> Requirement 1:
According to the excerpt on Austria's covid-19 aid measures, what is the total value of the federal government's aid package?
> Requirement 2:
Summarize the excerpt on Austria's covid-19 aid measures in two sentences.

> Page extract:
—————
What emergency legislation, relief programmes and other initiatives specific to your practice area has your state implemented to address the pandemic? Have any existing government programs, laws or regulations been amended to address these concerns? What best practices are advisable for clients?
The economic impact caused by the covid-19 pandemic has moved the Austrian federal government to put together an aid package of €38 billion and implement several measures to maintain solvency and bridge liquidity bottlenecks for the domestic economy. These measures include:

  • a covid-19 investment bonus of 7 or 14 per cent for investments in connection with digitisation, greening, health and life sciences;
  • a special coronavirus short work scheme;
  • providing guarantees via the covid-19 Finanzierungsagentur des Bundes GmbH special purpose vehicle (COFAG) to small and medium-sized enterprises, as well as larger companies, so they can maintain solvency;
  • fixed cost grants from COFAG;
  • direct loans from COFAG;
  • a hardship fund for new self-employed persons, freelancers and micro-entrepreneurs;
  • a deferral of payment of taxes or payment in instalments, and a reduction of deferral interest to zero if required; and
  • a covid-19 start-ups aid fund (equity that is repayable in the event of success).
—————
Records excerpted from a collection
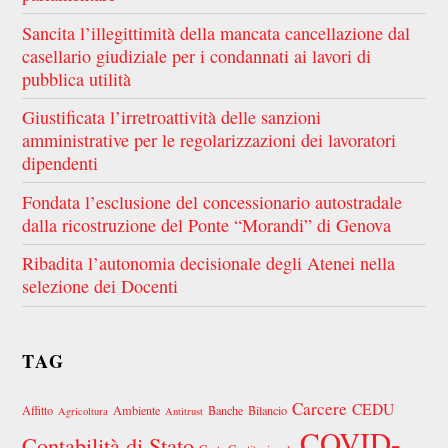
Sancita l’illegittimità della mancata cancellazione dal
casellario giudiziale per i condannati ai lavori di
pubblica utilità
Giustificata l’irretroattività delle sanzioni
amministrative per le regolarizzazioni dei lavoratori
dipendenti
Fondata l’esclusione del concessionario autostradale
dalla ricostruzione del Ponte “Morandi” di Genova
Ribadita l’autonomia decisionale degli Atenei nella
selezione dei Docenti
TAG
Carcere
CEDU
Affitto
Ambiente
Banche
Bilancio
Agricoltura
Antitrust
COVID-
Contabilità di Stato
—————
> Answer space 1:
€38 billion.

> Answer space 2:
Because of the economic impact of the covid-19 pandemic, the Austrian federal government put together a €38 billion aid package and implemented measures to maintain solvency and bridge liquidity bottlenecks for the domestic economy. These measures include an investment bonus, a special short work scheme, guarantees, fixed cost grants and direct loans from COFAG, a hardship fund, tax deferrals or installment payments, and a start-ups aid fund.